[PROVIDED ENTRIES]
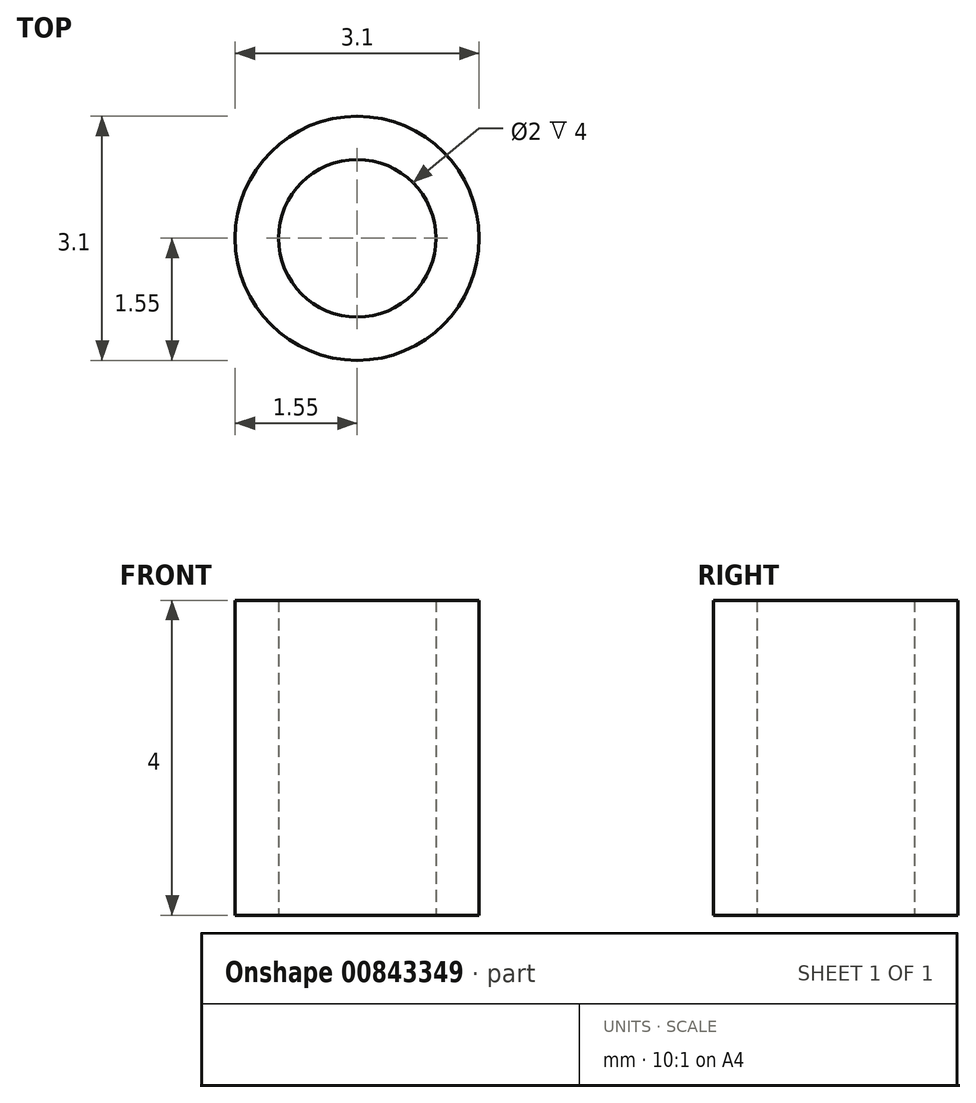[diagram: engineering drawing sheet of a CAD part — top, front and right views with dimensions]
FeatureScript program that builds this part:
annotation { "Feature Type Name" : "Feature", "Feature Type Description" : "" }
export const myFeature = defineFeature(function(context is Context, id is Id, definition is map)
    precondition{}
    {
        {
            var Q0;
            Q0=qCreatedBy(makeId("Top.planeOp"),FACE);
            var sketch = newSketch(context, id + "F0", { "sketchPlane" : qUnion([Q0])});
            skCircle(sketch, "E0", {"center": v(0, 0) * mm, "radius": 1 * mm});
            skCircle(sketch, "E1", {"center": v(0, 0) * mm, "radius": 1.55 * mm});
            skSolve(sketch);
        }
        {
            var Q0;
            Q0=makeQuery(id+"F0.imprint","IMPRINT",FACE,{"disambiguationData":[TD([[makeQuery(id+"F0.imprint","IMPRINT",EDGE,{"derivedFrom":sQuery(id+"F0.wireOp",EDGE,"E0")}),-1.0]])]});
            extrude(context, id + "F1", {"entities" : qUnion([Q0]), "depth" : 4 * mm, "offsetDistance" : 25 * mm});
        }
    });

[GOAL]
Could you give back all of the lines above, word for word, leaving out the picture?

[ANSWER TO THE TASK]
[diagram: engineering drawing sheet of a CAD part — top, front and right views with dimensions]
FeatureScript program that builds this part:
annotation { "Feature Type Name" : "Feature", "Feature Type Description" : "" }
export const myFeature = defineFeature(function(context is Context, id is Id, definition is map)
    precondition{}
    {
        {
            var Q0;
            Q0=qCreatedBy(makeId("Top.planeOp"),FACE);
            var sketch = newSketch(context, id + "F0", { "sketchPlane" : qUnion([Q0])});
            skCircle(sketch, "E0", {"center": v(0, 0) * mm, "radius": 1 * mm});
            skCircle(sketch, "E1", {"center": v(0, 0) * mm, "radius": 1.55 * mm});
            skSolve(sketch);
        }
        {
            var Q0;
            Q0=makeQuery(id+"F0.imprint","IMPRINT",FACE,{"disambiguationData":[TD([[makeQuery(id+"F0.imprint","IMPRINT",EDGE,{"derivedFrom":sQuery(id+"F0.wireOp",EDGE,"E0")}),-1.0]])]});
            extrude(context, id + "F1", {"entities" : qUnion([Q0]), "depth" : 4 * mm, "offsetDistance" : 25 * mm});
        }
    });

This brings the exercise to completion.